In the records that follow, find the line with "13: (677, 386, 2.90)"; from there, retype every line exactly through the line with "38: (542, 279, 2.71)", which also belongs to the answer.

= Beginning of Section =

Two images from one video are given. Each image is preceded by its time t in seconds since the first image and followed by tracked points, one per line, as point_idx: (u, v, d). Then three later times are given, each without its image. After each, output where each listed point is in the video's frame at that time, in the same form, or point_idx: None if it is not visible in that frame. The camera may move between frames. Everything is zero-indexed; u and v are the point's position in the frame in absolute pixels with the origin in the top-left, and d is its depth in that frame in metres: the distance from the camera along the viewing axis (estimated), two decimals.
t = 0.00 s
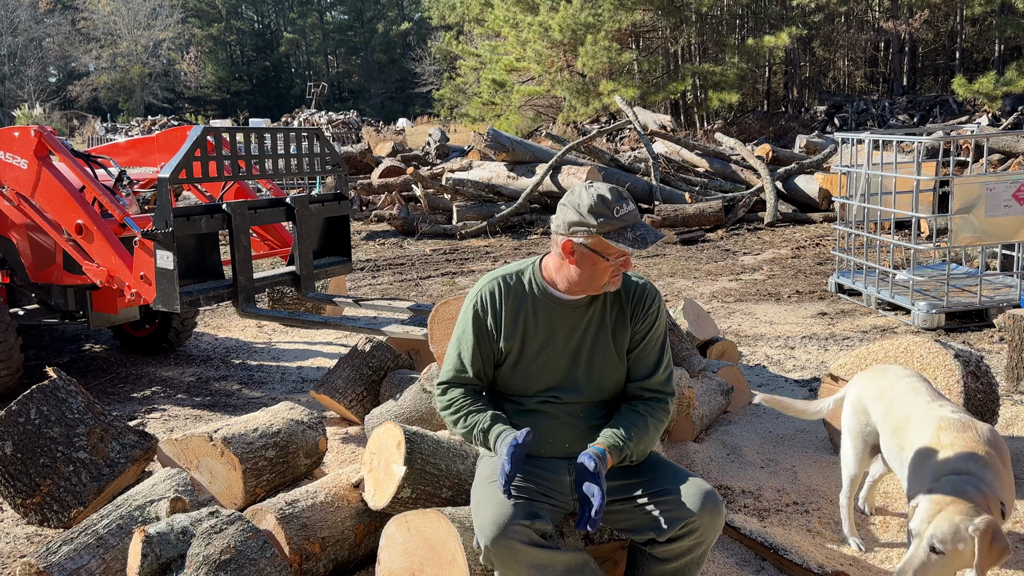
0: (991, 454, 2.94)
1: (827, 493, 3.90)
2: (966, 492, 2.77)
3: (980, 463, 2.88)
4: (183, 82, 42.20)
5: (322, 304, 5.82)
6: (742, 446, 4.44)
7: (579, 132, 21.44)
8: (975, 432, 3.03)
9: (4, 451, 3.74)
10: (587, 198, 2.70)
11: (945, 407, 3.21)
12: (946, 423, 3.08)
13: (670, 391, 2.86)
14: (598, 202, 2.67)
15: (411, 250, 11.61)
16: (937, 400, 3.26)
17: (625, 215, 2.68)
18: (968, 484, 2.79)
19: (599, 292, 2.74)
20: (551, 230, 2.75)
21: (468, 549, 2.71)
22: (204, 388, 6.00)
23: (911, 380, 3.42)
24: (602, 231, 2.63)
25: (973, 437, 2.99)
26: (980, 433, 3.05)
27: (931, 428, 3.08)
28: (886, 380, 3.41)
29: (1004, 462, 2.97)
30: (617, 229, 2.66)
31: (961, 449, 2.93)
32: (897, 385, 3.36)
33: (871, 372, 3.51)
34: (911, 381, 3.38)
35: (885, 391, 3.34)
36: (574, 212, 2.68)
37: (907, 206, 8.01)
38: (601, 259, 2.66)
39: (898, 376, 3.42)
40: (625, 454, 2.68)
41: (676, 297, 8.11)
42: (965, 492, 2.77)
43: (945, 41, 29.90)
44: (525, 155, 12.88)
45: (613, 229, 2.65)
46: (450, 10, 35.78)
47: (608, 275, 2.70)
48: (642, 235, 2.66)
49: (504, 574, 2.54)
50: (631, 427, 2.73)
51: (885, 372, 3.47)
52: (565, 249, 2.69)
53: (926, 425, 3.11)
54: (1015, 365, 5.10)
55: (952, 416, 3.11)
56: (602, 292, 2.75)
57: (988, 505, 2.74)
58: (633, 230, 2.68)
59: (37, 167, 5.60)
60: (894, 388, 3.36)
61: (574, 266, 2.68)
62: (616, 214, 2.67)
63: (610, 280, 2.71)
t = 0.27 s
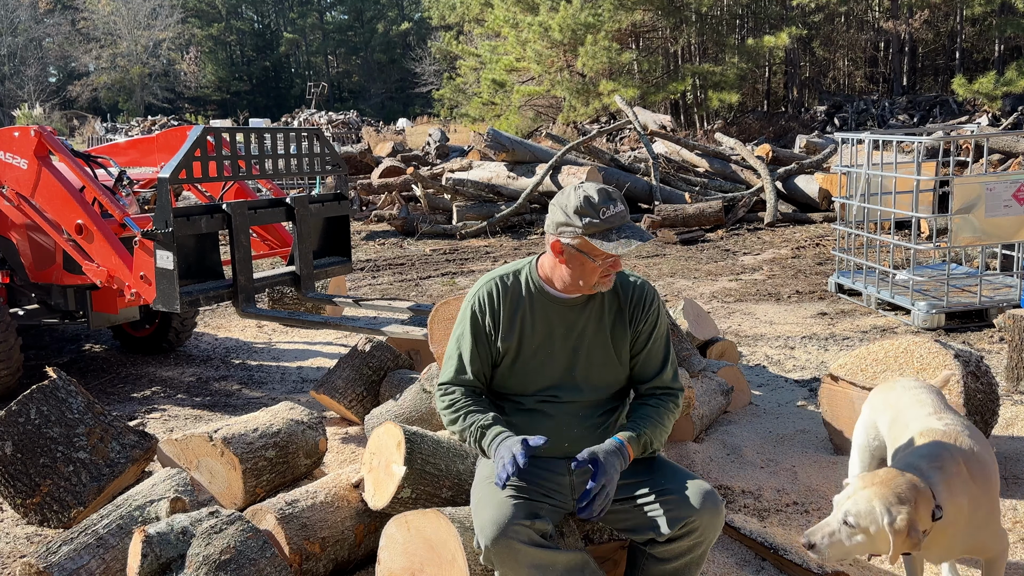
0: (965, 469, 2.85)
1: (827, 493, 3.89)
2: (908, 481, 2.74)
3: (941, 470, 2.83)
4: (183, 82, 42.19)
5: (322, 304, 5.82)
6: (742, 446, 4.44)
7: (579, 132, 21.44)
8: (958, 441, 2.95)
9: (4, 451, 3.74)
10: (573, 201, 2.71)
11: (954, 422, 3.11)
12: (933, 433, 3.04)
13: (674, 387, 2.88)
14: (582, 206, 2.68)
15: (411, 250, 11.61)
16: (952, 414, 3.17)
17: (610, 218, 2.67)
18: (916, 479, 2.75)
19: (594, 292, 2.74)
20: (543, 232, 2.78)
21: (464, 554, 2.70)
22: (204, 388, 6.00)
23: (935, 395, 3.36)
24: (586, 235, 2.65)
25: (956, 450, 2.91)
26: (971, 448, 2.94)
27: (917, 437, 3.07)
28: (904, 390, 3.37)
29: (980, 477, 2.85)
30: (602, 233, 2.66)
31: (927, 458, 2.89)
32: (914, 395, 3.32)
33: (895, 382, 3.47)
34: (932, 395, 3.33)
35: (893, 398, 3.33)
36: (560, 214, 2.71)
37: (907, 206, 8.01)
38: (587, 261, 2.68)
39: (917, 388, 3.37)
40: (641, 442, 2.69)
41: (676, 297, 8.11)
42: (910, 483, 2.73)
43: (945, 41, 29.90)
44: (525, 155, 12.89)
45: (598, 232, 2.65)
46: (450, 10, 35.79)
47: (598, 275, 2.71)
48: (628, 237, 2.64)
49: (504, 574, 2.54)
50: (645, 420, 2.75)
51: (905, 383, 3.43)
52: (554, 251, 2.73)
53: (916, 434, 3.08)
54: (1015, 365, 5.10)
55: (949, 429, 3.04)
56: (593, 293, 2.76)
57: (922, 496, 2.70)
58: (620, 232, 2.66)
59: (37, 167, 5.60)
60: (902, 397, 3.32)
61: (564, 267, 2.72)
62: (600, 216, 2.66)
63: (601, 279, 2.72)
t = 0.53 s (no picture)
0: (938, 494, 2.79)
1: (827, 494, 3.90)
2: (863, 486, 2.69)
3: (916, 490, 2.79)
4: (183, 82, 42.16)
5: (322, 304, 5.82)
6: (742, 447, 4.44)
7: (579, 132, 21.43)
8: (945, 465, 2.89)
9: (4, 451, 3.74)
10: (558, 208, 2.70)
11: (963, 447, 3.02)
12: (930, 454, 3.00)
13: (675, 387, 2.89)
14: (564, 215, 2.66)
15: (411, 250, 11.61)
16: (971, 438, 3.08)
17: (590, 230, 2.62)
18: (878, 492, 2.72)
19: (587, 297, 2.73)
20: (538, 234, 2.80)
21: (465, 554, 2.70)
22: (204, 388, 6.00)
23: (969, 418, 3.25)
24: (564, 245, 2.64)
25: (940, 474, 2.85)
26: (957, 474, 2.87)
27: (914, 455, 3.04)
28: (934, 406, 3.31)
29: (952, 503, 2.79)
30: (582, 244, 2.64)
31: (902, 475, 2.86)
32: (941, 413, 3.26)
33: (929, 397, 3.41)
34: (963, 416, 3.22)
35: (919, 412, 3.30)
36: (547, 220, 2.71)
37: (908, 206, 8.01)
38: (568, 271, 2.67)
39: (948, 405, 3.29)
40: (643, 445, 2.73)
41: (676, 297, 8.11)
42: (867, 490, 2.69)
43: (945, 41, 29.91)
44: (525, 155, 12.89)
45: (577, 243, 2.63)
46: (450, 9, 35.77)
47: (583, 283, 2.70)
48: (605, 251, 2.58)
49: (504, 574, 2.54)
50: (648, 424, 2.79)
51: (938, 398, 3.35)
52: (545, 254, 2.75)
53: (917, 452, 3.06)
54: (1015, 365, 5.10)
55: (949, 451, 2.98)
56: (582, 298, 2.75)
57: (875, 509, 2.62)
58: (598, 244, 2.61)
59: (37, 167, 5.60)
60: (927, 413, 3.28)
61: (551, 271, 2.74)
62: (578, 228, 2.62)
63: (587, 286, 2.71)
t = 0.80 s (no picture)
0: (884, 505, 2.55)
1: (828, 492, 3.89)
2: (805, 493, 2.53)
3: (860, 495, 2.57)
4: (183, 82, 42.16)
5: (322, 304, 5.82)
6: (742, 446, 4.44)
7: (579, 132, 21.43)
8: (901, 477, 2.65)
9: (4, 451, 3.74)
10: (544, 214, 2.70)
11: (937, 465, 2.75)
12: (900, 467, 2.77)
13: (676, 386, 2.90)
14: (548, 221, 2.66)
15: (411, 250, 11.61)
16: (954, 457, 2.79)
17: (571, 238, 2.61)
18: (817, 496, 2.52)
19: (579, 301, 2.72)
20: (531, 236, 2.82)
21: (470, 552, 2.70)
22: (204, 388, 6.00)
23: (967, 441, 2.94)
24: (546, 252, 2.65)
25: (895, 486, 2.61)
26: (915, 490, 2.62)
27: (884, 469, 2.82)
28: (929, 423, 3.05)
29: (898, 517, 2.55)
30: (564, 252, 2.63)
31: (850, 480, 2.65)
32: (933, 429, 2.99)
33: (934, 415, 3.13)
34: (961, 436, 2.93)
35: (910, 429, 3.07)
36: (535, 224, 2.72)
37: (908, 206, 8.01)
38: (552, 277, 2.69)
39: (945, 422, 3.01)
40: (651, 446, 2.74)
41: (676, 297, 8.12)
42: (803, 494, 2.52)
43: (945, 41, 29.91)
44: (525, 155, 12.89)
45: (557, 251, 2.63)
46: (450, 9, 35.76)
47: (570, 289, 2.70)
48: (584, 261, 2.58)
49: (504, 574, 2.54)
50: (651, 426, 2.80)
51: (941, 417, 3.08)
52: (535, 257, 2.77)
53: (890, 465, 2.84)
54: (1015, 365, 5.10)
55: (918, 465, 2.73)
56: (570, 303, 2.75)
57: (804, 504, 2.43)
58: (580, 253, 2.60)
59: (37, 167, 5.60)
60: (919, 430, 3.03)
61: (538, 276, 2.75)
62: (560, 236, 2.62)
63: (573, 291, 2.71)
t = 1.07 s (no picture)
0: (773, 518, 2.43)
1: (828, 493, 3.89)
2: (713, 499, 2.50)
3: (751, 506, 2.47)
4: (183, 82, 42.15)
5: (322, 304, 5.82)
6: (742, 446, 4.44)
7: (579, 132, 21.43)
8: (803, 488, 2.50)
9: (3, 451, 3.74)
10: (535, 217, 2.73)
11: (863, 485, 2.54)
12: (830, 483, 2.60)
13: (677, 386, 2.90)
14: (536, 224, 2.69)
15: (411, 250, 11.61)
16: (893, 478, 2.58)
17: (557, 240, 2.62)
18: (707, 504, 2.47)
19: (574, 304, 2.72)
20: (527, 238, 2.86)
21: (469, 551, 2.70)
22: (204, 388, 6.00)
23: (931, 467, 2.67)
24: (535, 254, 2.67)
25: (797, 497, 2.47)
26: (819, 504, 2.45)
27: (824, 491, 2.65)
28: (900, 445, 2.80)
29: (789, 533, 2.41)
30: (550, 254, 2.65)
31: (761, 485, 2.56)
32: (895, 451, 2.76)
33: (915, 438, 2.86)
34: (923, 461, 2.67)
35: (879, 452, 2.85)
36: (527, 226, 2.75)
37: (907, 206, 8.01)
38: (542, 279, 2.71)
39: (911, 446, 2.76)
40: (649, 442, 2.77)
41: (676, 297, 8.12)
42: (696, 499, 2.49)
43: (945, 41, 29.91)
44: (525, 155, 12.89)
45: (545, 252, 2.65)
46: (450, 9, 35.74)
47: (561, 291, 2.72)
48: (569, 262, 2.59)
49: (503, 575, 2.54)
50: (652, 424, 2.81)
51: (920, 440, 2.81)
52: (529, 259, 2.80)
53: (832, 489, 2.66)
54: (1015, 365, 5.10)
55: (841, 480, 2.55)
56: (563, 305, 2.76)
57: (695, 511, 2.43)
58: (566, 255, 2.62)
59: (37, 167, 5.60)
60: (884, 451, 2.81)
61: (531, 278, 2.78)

= End of Section =

TASK RESPONSE
13: (677, 386, 2.90)
14: (536, 224, 2.69)
15: (411, 250, 11.61)
16: (893, 478, 2.58)
17: (557, 240, 2.62)
18: (707, 504, 2.47)
19: (574, 304, 2.72)
20: (527, 238, 2.86)
21: (469, 551, 2.70)
22: (204, 388, 6.00)
23: (931, 467, 2.67)
24: (535, 254, 2.67)
25: (797, 497, 2.47)
26: (819, 504, 2.45)
27: (824, 491, 2.65)
28: (900, 445, 2.80)
29: (789, 533, 2.41)
30: (550, 254, 2.65)
31: (761, 485, 2.56)
32: (895, 451, 2.76)
33: (915, 438, 2.86)
34: (923, 461, 2.67)
35: (879, 452, 2.85)
36: (527, 226, 2.75)
37: (907, 206, 8.01)
38: (542, 279, 2.71)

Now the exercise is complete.